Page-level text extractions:
--- START ---

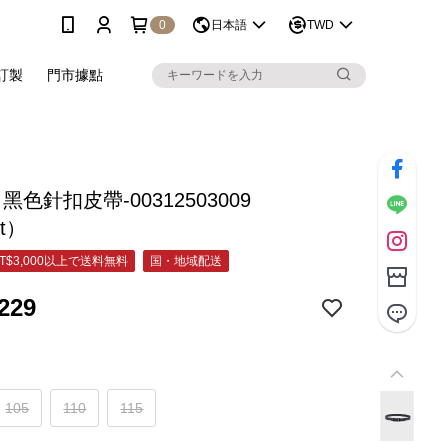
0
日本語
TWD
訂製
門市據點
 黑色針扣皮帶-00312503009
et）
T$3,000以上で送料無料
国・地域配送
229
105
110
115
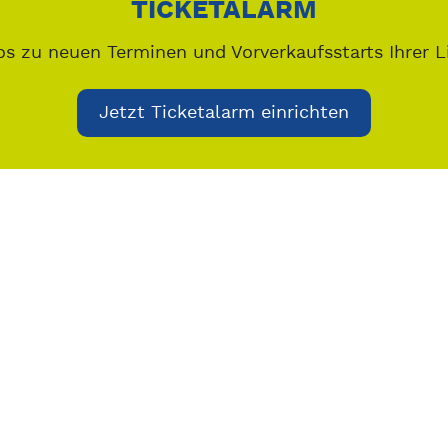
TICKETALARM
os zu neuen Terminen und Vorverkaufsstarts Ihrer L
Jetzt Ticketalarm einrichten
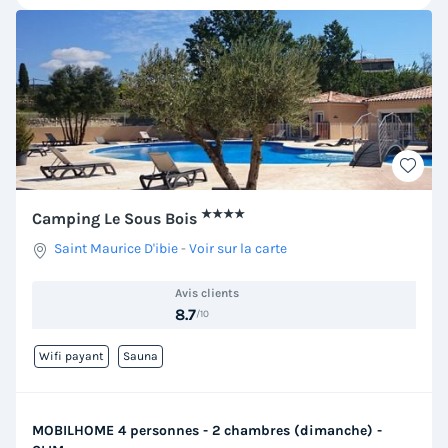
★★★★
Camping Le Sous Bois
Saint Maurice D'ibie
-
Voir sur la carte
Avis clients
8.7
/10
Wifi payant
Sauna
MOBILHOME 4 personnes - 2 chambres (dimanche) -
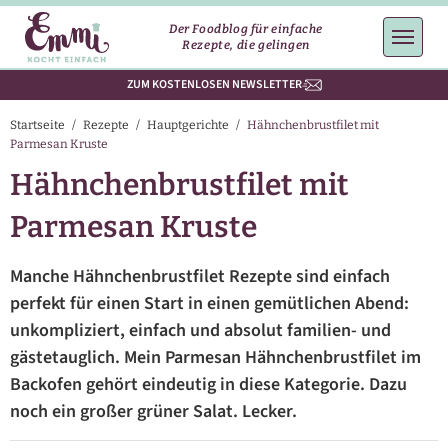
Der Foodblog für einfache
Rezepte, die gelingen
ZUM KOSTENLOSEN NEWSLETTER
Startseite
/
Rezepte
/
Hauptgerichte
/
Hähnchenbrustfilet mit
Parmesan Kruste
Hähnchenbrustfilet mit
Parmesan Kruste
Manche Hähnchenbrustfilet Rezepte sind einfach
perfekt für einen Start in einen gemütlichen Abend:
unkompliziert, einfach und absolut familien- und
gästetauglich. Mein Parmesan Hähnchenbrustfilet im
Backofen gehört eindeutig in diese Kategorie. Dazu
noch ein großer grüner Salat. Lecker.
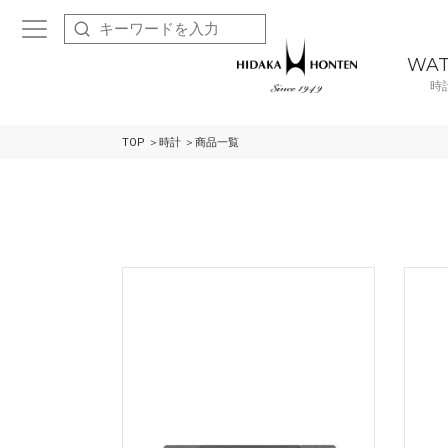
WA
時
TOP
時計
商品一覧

--- END ---
--- START ---

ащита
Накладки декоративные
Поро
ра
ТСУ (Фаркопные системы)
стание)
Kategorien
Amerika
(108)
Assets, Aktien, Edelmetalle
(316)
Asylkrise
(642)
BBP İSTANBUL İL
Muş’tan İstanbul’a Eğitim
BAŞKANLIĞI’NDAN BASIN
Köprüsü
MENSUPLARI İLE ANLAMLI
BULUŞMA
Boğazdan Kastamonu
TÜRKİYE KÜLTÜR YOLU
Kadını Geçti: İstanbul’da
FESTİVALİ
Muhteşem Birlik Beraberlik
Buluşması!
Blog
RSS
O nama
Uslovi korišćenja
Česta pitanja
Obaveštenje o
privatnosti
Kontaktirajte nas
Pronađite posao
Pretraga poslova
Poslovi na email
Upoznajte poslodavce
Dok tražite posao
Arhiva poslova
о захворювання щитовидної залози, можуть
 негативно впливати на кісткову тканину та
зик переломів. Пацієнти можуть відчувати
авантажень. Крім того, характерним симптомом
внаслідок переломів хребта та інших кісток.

--- END ---
--- START ---

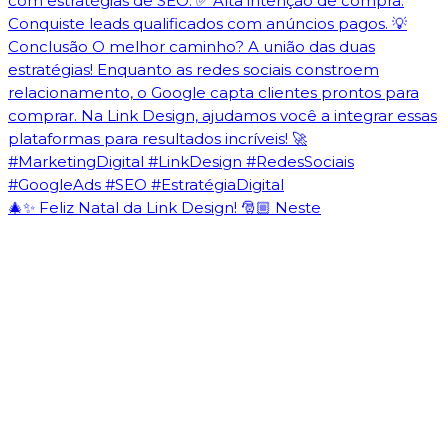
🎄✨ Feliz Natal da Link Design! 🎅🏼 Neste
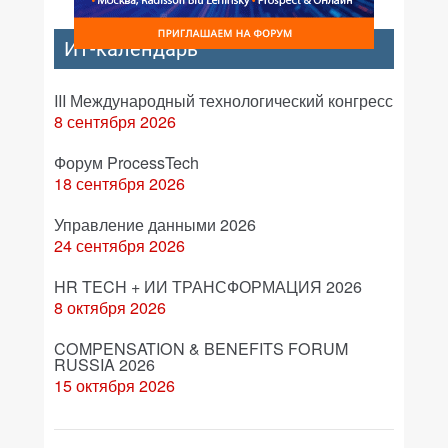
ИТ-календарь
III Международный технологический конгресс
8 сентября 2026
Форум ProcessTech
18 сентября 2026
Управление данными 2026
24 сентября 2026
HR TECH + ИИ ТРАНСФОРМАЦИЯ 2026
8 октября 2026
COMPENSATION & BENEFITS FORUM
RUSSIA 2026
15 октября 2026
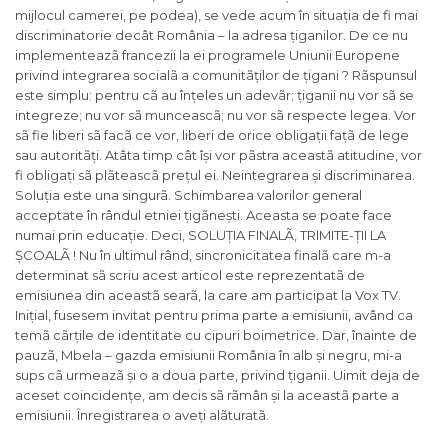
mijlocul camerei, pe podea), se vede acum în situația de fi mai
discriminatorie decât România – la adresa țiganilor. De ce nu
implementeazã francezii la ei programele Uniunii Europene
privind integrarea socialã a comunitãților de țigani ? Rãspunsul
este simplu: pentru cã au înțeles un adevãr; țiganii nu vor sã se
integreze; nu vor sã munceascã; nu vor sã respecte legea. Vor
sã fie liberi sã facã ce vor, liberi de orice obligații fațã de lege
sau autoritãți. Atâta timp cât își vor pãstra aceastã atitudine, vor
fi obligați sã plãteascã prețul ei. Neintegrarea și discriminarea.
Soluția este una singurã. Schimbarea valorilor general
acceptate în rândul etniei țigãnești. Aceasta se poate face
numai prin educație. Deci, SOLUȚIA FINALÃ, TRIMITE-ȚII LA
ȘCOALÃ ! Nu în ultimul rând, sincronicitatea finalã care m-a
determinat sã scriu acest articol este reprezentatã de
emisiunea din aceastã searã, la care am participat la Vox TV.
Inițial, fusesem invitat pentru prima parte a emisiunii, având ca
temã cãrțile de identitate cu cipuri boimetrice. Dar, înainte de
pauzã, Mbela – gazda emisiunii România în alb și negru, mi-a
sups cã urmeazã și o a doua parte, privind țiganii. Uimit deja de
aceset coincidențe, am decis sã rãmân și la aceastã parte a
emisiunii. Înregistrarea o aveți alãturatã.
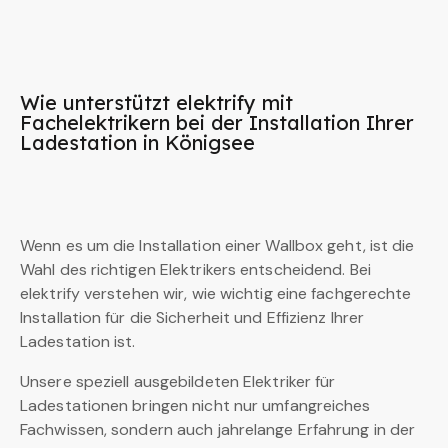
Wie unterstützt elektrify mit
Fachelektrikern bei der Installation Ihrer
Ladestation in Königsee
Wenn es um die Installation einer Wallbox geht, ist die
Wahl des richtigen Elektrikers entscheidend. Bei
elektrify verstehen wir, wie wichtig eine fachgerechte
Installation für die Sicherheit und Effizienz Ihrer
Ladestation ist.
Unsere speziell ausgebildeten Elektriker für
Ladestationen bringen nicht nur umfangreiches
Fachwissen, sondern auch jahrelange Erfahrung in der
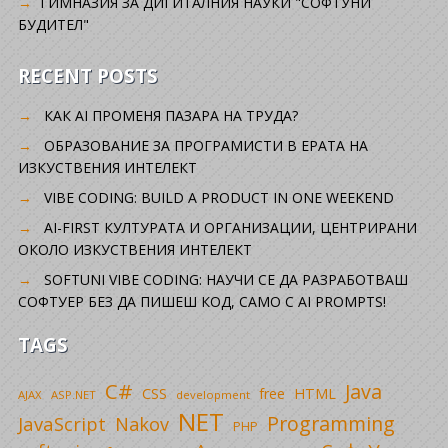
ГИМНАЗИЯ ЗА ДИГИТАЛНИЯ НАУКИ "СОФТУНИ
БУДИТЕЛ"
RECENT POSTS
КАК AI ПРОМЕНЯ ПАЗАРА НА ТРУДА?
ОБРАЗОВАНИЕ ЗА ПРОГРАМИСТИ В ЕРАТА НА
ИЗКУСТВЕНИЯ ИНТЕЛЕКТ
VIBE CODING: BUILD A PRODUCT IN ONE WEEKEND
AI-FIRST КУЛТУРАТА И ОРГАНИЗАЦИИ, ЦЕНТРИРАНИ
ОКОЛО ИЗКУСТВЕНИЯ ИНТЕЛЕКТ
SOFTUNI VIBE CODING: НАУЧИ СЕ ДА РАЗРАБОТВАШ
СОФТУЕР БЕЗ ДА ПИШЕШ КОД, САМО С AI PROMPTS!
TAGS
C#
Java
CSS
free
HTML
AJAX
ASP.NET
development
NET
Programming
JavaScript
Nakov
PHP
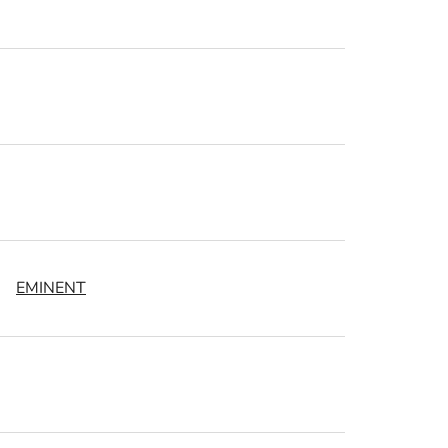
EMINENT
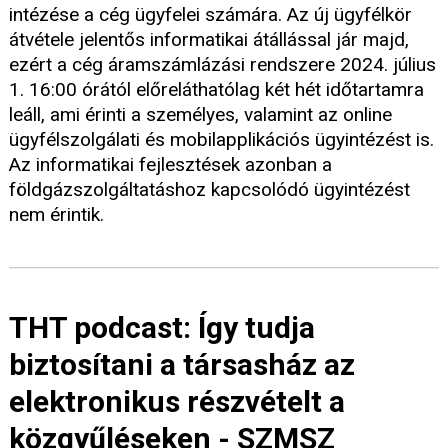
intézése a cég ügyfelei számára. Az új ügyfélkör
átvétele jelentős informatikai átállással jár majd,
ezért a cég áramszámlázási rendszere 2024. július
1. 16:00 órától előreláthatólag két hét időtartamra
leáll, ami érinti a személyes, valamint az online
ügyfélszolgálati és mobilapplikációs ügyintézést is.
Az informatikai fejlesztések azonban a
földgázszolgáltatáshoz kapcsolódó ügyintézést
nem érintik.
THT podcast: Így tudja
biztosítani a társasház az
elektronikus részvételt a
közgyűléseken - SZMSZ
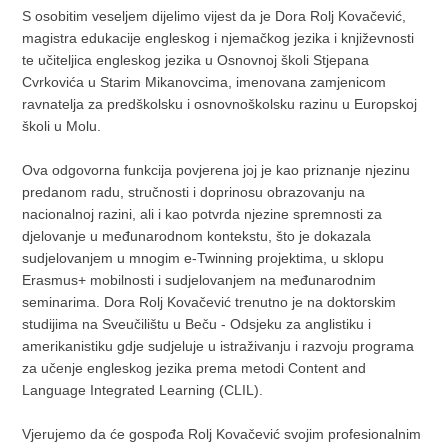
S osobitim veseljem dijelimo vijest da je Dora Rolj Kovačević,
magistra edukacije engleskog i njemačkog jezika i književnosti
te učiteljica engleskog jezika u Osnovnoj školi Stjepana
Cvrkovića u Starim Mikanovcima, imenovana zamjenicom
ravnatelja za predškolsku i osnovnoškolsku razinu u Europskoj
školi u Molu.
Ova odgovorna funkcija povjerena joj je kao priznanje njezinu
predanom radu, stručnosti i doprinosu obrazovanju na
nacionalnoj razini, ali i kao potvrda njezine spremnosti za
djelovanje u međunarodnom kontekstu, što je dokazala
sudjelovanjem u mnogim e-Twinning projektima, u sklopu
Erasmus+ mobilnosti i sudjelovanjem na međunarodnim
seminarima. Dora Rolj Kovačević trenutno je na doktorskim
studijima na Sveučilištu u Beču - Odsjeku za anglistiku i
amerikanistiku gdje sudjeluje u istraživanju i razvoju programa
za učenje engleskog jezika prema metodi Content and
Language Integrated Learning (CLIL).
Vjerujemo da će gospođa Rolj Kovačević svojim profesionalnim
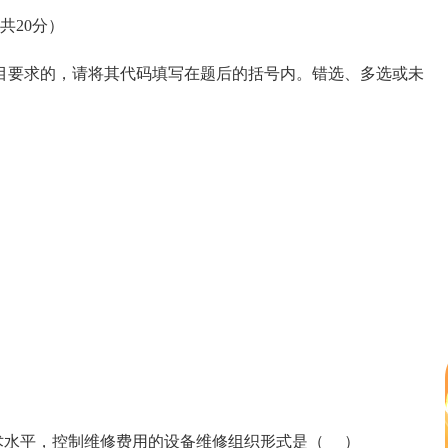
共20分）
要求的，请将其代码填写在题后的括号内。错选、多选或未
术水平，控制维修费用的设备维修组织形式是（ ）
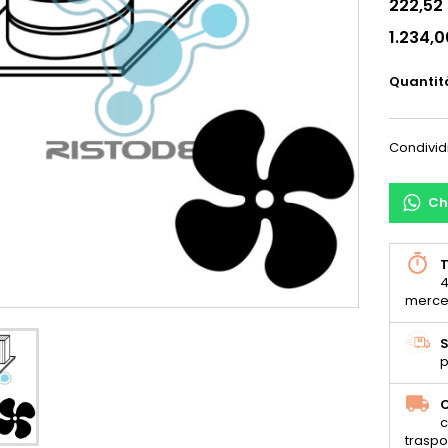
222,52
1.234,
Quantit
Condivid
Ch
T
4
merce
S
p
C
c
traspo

--- END ---

Exercise details:
Give the number of lines in the rows that contain the string "aceastã", treating case as significant. Reply with the number only.

Answer for the task:
3